--- Begin Message ---
Subject: |
drain-input doesn't decode |
Date: |
Fri, 4 Mar 2016 03:09:44 +0000 |
The documentation for drain-input says that it returns a string of
characters, implying that the result is equivalent to what you'd get
from calling read-char some number of times. In fact it differs in a
significant respect: whereas read-char decodes input octets according to
the port's selected encoding, drain-input ignores the selected encoding
and always decodes according to ISO-8859-1 (thus preserving the octet
values in character form).
$ echo -n $'\1a\2b\3c' | guile-2.0 -c '(set-port-encoding! (current-input-port)
"UCS-2BE") (write (port-encoding (current-input-port))) (newline) (write (map
char->integer (let r ((l '\''())) (let ((c (read-char (current-input-port))))
(if (eof-object? c) (reverse l) (r (cons c l))))))) (newline)'
"UCS-2BE"
(353 610 867)
$ echo -n $'\1a\2b\3c' | guile-2.0 -c '(set-port-encoding! (current-input-port)
"UCS-2BE") (write (port-encoding (current-input-port))) (newline) (peek-char
(current-input-port)) (write (map char->integer (string->list (drain-input
(current-input-port))))) (newline)'
"UCS-2BE"
(1 97 2 98 3 99)
The practical upshot is that the input returned by drain-input can't
be used in the same way as regular input from read-char. It can still
be used if the code doing the reading is totally aware of the encoding,
so that it can perform the decoding manually, but this seems a failure
of abstraction. The value returned by drain-input ought to be coherent
with the abstraction level at which it is specified.
I can see that there is a reason for drain-input to avoid performing
decoding: the problem that occurs if the buffer ends in the middle
of a character. If drain-input is to return decoded characters then
presumably in this case it would have to read further octets beyond the
buffer contents, in an unbuffered manner, until it reaches a character
boundary. If this is too unpalatable, perhaps drain-input should be
permitted only on ports configured for single-octet character encodings.
If, on the other hand, it is decided to endorse the current non-decoding
behaviour, then the break of abstraction needs to be documented.
-zefram
--- End Message ---
--- Begin Message ---
Subject: |
drain-input doesn't decode |
Date: |
Wed, 19 May 2021 13:41:26 +0200 |
User-agent: |
Mozilla/5.0 (Windows NT 10.0; Win64; x64; rv:78.0) Gecko/20100101 Thunderbird/78.10.1 |
Closing this since it's 5 years old and fixed in Guile 2.1 and higher.
--
Taylan
--- End Message ---

◆ ◆ ◆ ◆ ◆ ◆ ◆

** The request **
Please state which encoding drain-input always uses for decoding, according to the bug report on drain-input.

A run of records
◆ ◆ ◆ ◆ ◆ ◆ ◆

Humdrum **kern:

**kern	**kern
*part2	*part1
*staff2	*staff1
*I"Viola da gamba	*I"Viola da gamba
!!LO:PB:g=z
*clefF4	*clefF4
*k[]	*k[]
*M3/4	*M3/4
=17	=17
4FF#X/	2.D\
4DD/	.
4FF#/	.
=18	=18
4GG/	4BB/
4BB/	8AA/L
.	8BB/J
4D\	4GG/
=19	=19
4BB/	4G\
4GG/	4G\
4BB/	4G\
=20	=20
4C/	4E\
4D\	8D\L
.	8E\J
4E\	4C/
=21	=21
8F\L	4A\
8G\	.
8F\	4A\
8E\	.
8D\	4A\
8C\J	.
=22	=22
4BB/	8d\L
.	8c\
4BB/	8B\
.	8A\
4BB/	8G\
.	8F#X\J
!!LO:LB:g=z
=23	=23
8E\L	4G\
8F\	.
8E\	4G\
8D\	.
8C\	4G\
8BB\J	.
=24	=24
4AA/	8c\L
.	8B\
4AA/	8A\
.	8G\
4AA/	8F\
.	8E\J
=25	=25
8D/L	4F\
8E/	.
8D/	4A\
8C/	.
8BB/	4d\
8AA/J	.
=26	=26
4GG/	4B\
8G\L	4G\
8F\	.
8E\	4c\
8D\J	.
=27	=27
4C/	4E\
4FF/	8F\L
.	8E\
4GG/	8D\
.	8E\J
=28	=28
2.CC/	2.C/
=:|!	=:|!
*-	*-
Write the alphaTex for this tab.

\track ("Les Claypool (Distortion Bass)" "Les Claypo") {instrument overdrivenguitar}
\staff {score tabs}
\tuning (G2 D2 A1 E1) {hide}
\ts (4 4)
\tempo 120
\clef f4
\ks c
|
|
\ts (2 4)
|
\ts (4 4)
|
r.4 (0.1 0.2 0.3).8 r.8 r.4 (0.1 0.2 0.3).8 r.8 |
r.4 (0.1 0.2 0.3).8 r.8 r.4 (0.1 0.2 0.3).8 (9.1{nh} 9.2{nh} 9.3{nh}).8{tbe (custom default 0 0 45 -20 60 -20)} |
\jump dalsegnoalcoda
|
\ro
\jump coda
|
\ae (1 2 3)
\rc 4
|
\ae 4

◆ ◆ ◆ ◆ ◆ ◆ ◆

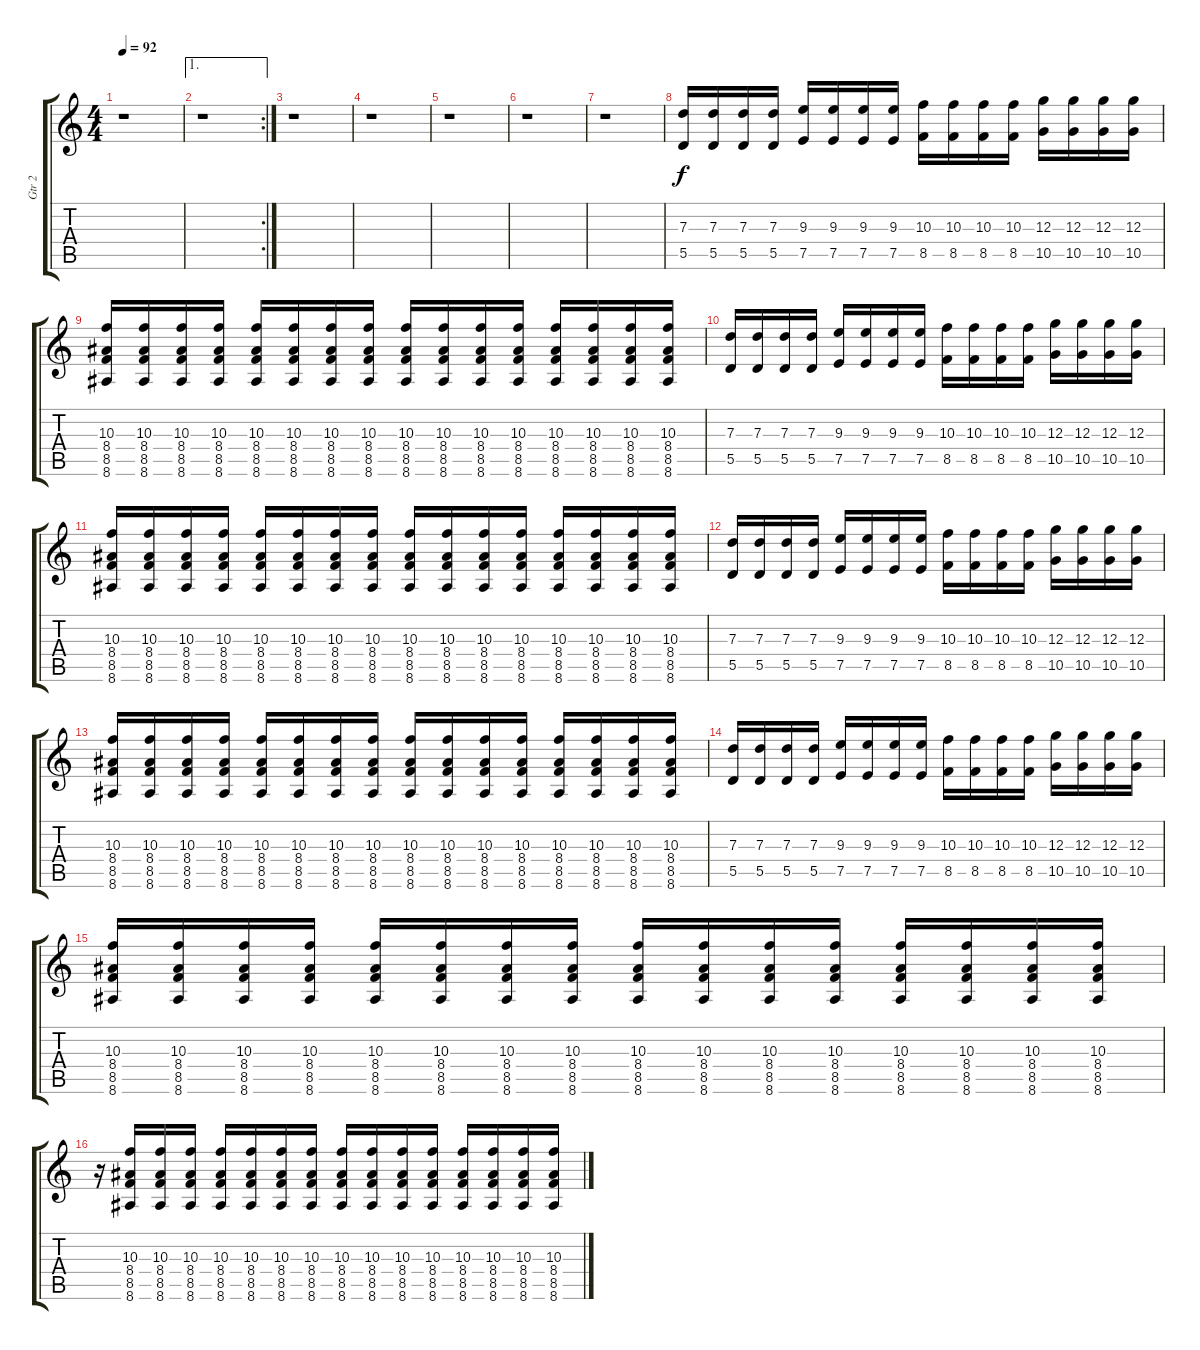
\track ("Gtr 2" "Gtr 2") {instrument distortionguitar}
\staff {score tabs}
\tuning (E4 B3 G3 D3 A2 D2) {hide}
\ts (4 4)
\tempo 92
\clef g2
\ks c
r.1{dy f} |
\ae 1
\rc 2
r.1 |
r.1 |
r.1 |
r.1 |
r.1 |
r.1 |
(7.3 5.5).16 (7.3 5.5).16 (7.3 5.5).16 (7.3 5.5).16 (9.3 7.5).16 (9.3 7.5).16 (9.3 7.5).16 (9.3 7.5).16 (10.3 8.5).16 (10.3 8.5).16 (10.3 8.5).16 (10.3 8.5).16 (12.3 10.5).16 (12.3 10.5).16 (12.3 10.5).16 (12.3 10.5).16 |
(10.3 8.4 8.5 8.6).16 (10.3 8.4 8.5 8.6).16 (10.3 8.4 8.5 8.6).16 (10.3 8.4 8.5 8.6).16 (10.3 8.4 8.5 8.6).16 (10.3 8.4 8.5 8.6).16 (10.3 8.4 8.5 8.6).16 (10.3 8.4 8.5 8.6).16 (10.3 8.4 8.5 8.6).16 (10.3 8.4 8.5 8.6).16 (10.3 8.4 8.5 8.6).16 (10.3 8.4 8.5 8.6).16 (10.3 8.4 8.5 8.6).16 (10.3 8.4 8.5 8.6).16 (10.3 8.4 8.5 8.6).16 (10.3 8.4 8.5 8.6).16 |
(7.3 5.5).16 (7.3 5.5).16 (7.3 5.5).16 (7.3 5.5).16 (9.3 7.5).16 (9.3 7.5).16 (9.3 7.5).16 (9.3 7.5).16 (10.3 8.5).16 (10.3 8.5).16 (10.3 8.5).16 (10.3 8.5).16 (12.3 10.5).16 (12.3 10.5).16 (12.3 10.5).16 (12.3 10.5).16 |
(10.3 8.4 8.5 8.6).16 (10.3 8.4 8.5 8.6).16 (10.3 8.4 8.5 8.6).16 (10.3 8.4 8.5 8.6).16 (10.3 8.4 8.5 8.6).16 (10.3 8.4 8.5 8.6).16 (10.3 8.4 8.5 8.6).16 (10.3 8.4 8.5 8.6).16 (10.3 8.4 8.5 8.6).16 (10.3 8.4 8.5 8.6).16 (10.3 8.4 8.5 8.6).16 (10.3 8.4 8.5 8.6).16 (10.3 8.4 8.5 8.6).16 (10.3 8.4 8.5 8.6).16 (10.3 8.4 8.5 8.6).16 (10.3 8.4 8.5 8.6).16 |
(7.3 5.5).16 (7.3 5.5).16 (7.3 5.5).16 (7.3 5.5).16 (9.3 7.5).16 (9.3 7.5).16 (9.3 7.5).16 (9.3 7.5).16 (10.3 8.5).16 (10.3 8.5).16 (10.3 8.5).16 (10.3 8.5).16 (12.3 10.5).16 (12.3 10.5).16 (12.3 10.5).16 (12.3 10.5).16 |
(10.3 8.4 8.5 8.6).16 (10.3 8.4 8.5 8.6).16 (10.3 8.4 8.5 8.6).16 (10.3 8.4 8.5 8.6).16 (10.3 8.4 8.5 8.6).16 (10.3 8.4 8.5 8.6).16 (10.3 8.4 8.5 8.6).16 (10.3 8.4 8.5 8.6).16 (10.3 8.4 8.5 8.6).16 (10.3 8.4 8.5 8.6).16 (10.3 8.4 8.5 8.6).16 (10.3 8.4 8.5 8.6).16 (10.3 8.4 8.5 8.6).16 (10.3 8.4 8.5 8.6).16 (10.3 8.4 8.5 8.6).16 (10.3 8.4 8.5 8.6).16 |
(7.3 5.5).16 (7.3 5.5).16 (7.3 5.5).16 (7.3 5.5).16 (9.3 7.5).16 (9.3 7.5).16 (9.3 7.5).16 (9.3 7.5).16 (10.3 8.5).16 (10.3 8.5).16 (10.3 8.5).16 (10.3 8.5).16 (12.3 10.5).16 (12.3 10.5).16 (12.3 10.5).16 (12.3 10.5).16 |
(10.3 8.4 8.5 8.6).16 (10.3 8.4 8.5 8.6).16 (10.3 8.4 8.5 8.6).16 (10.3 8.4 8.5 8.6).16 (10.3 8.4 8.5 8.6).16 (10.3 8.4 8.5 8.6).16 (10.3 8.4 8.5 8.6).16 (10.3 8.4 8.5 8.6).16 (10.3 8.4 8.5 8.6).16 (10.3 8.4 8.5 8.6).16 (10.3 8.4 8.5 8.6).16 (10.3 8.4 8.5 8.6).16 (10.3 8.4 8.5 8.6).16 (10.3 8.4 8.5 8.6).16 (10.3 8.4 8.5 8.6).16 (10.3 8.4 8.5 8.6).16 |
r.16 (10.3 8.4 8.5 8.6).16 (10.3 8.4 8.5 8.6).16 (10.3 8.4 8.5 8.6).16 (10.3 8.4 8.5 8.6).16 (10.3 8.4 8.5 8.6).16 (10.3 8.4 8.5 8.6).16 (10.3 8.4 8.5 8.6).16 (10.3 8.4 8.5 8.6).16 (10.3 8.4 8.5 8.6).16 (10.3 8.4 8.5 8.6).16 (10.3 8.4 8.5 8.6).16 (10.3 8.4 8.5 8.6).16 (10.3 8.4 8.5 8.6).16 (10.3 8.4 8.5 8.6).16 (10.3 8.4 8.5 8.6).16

◆ ◆ ◆ ◆ ◆ ◆ ◆

** Answer for the task **
ISO-8859-1